So let's say we have an AC current of 120 V at 60 Hz. Then i's waveform would be
$$f(t) = 120 \sqrt{2} \cos(2 \pi 60 t)$$ Or rather the amplitude times $\sqrt{2}$ times $\cos(2 \pi \times\text{frequency}\times t)$, right?
And if so, then the "real voltage" would be 120 V, and the spikes would be at $120\sqrt{2}$.
And so evidently the peak power dissipated would be the peak voltage divided by the resistance.

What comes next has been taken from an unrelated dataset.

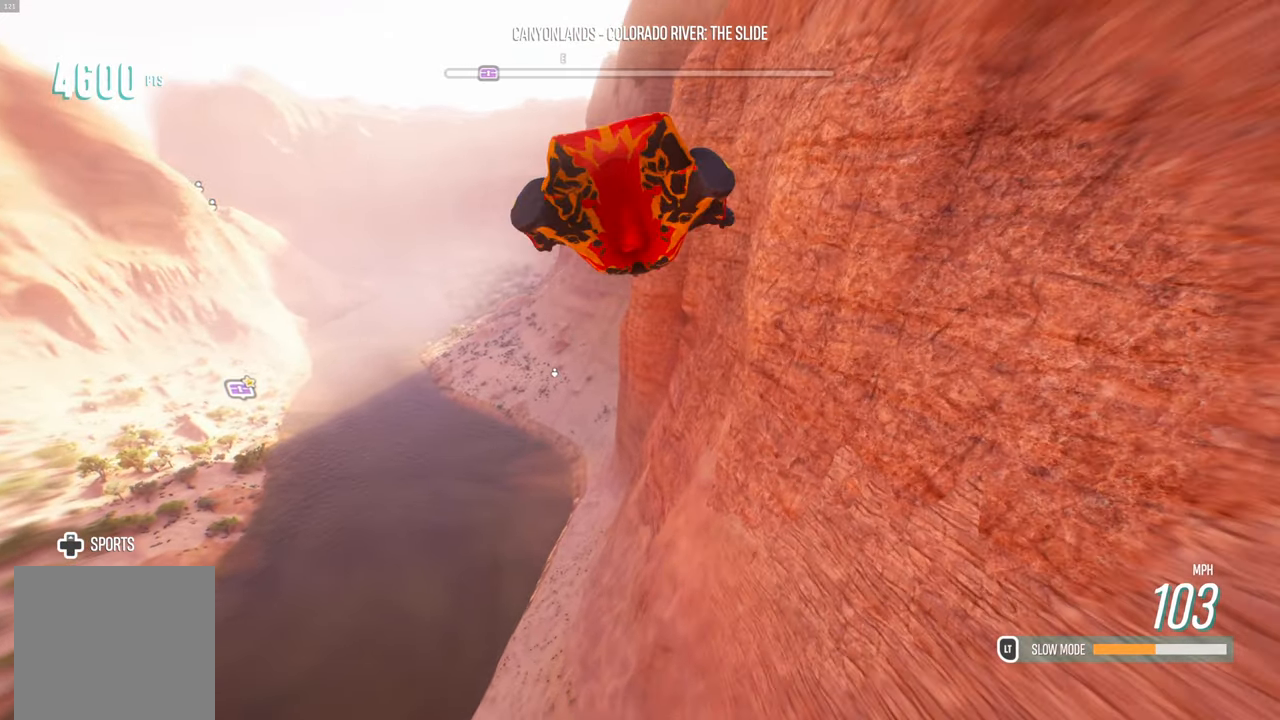
{"buttons": ["R2"], "left_stick": "down", "right_stick": "center", "events": []}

But what about the average power? It said to integrate the power over one cycle of the waveform. I tried both
$$\int_{0}^{1/60} \frac{f(t)^2}{R} dt $$ and from 0 to 1/120 but I've gotten the wrong answers. What am I doing wrong?
Best Answer
Your integral:
$$ \int_{0}^{\tau} \frac{V(t)^2}{R} dt $$
is the energy dissipated in $\tau$ seconds, so the average power is:
$$ W = \frac{\int_{0}^{\tau} \frac{V(t)^2}{R} dt}{\tau} $$
or just integrate for a second and don't bother dividing by 1. Either way you should get the correct answer. If it still won't work have a look at this Hyperphysics article.
Note that the power calculation is only correct when the circuit is purely resistive i.e. there are no capacitors or inductors present.